*** DOCUMENT SECTION ***

Bundt cake pans are prized for their beauty, with cooks even collecting the decorative pans just for displaying. Their detailed designs have one major drawback, though — they are hard to grease, making them notorious for sticking.

Even a generous coat of nonstick spray doesn’t guarantee success. Instead, there are two methods you can use to make the most of brilliant Bundt cakes.

(Image credit: Maria Midoes)

The Classic Method: Fat Plus Flour

The secret to getting your Bundt cake out of the pan cleanly every time isn’t to just use a nonstick pan and grease it well (although both of these steps help), but instead you want to create a nonstick layer between the pan and the batter.

That’s where a fat (butter, shortening, or oil) and flour make a dynamic duo. The fat and flour bake into a protective barrier around the cake, almost guaranteeing the cake’s release.

*** End of DOCUMENT SECTION ***
*** DATA EXCERPT ***

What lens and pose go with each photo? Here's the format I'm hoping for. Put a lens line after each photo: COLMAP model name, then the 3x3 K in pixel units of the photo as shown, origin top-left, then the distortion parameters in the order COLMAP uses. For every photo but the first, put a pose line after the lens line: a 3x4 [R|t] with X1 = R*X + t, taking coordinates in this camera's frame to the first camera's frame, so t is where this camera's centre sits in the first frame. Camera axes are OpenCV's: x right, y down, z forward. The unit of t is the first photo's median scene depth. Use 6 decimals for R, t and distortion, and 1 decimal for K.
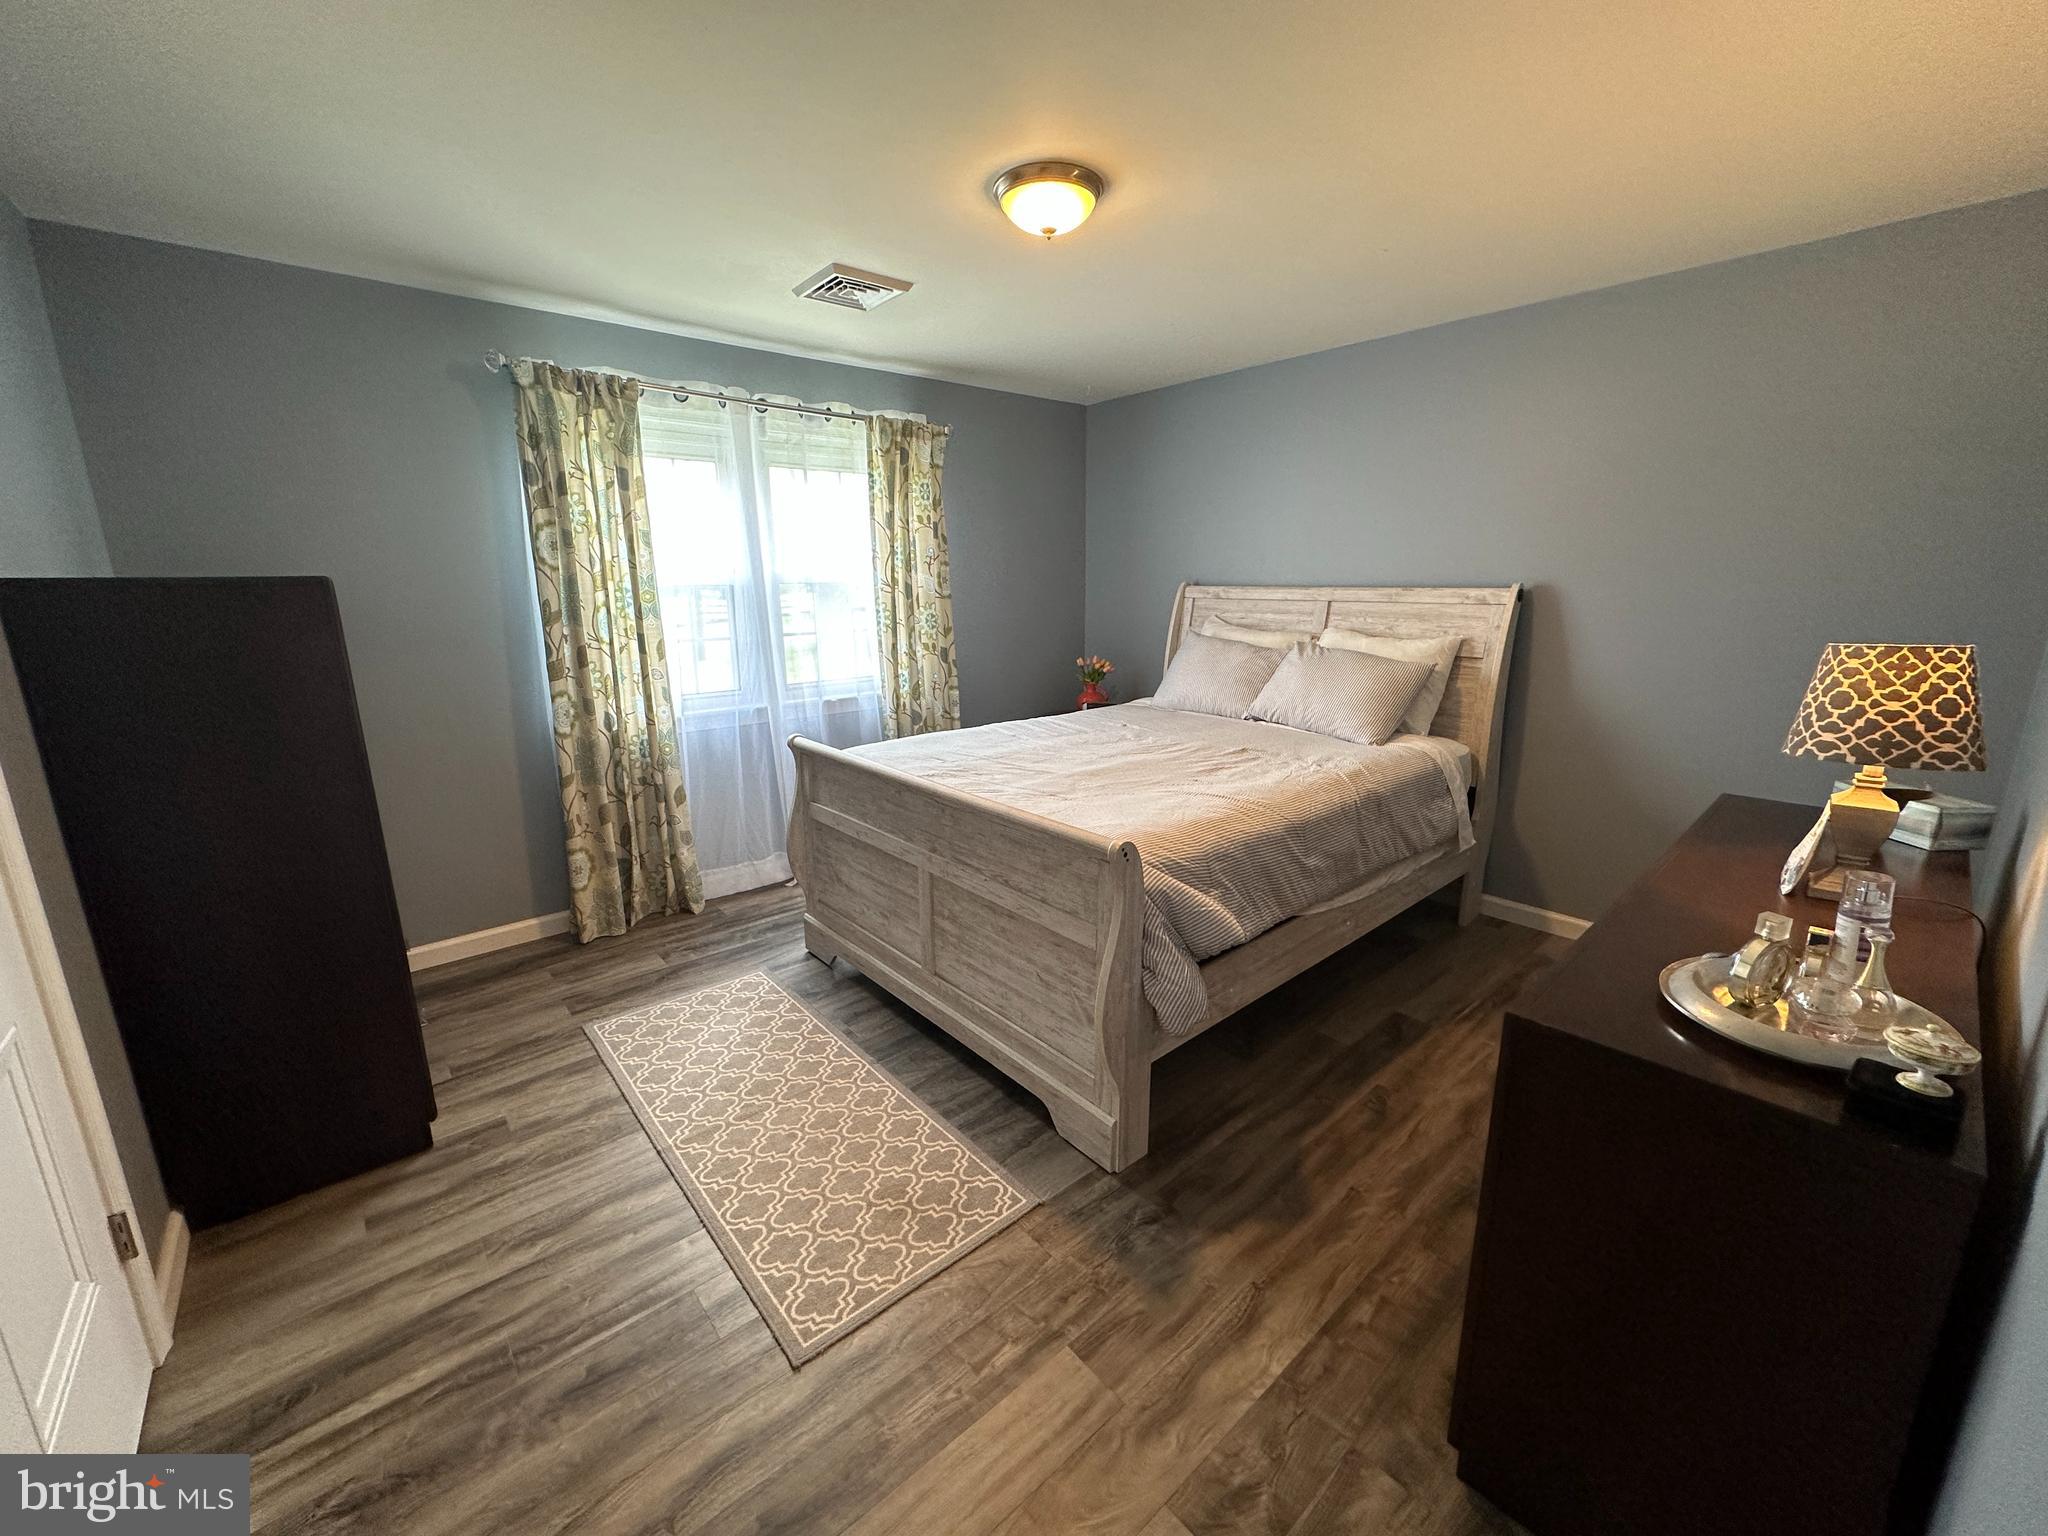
lens RADIAL K [[816.9, 0, 1018.7], [0, 816.9, 764.0], [0, 0, 1]] dist [0.001214, 0.000387]
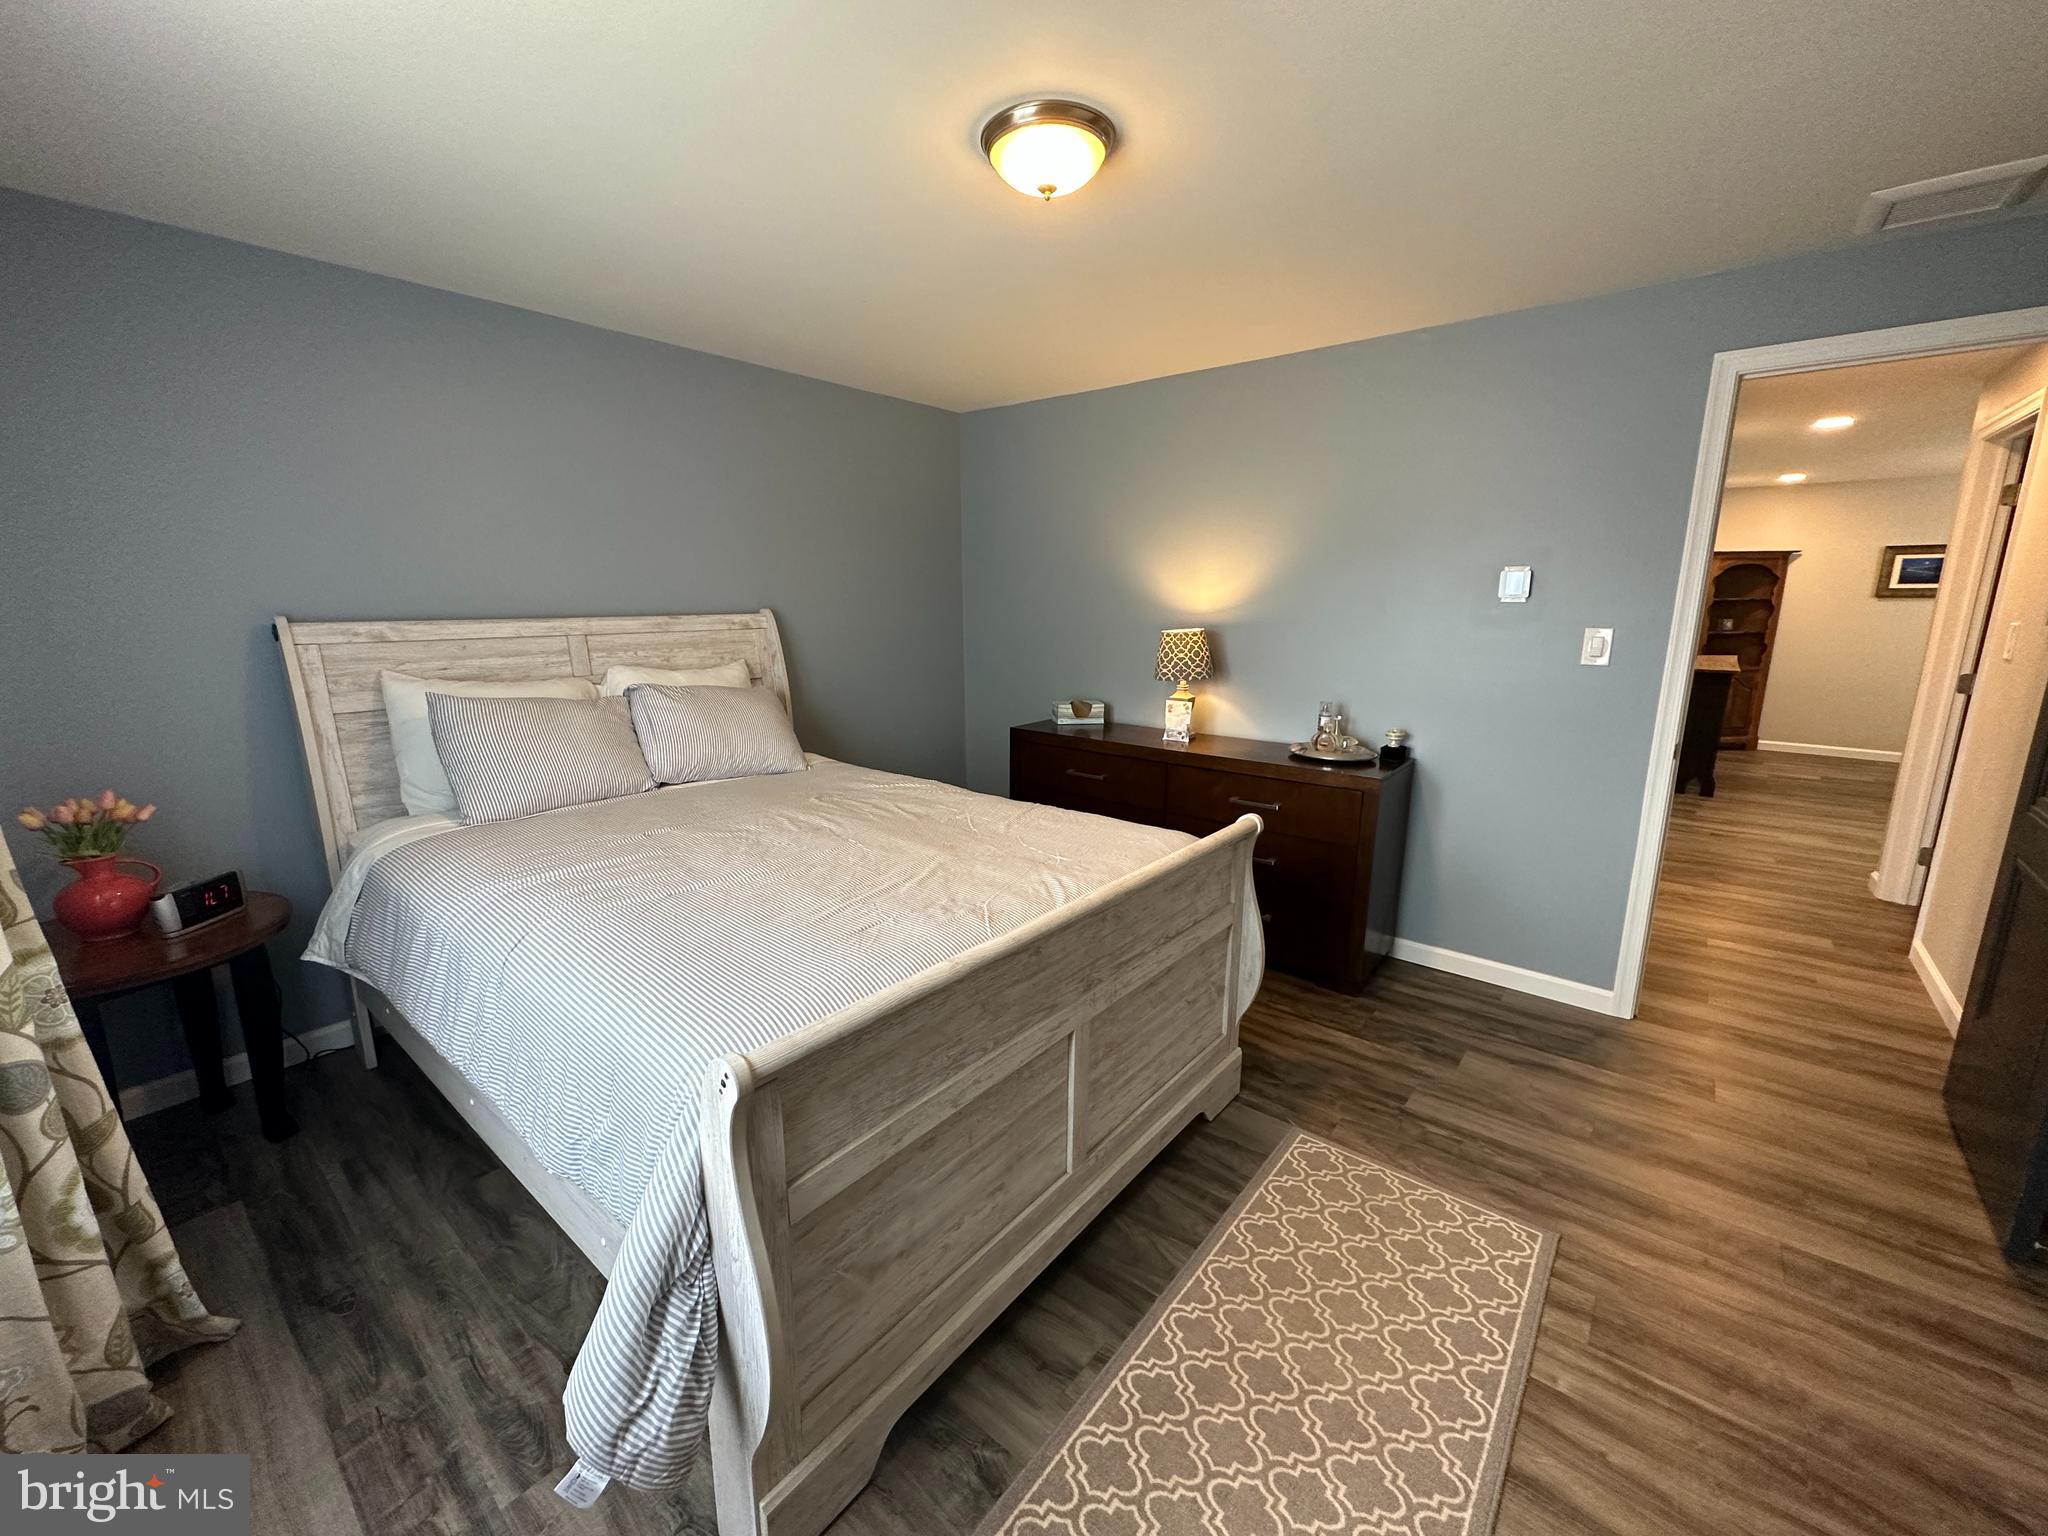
lens RADIAL K [[816.9, 0, 1019.4], [0, 816.9, 774.1], [0, 0, 1]] dist [0.001214, 0.000387]
pose [[-0.170987, -0.205354, 0.963635, -0.830072], [0.225161, 0.944013, 0.241125, -0.285194], [-0.959201, 0.258202, -0.115177, 1.223663]]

*** End of DATA EXCERPT ***

## THINGS TO DO:
[1] Answer each question from the Bundt cake text above, one line per answer, marked (a), (b), (c) to match.
(a) What drawback do the detailed designs of Bundt pans have?
(b) Which three fats does the text name?
(c) What do the fat and flour bake into?
[2] Carry the Bundt cake text above forward from its last sentence, writing the next part in the same style.

## ANSWERS BELOW:
[1]
(a) They are hard to grease, which makes the pans notorious for sticking.
(b) Butter, shortening, and oil.
(c) A protective barrier around the cake.

[2]
Pro tip: Liquid fat (melted butter or oil) does a better job getting inside nooks and crannies of Bundt pans.

Sugar can also be used in place of the flour for coating. This results in a crisp sugary crust on the finished cake. The sugar method is best for Bundts that won’t be getting a frosting or glaze.

(Image credit: Maria Midoes)

Tip: For even coverage of the flour, cover the Bundt pan with plastic wrap and shake to coat. Then invert the Bundt pan and dump the excess flour onto the plastic wrap before discarding.

The Alternative: Pan Release Paste

If you’ve ever used (and fallen in love with) Baker’s Joy Pan Spray, then this technique is for you. Make a quick paste of equal parts shortening and flour and a few tablespoons of vegetable oil and use this pan-release paste to coat the pan.

This paste is a wonderful tool to have on hand if you plan to bake a lot of cakes (like around the holidays). You can store any unused paste in the pantry for up to a month.

(Image credit: Maria Midoes)

The Best Tool for the Job

You can try spreading on butter or pan release paste with a paper towel or your finger tips, but a pastry brush is really the best tool for the job. The bristles will deposit nonstick coverage into every delicate detail.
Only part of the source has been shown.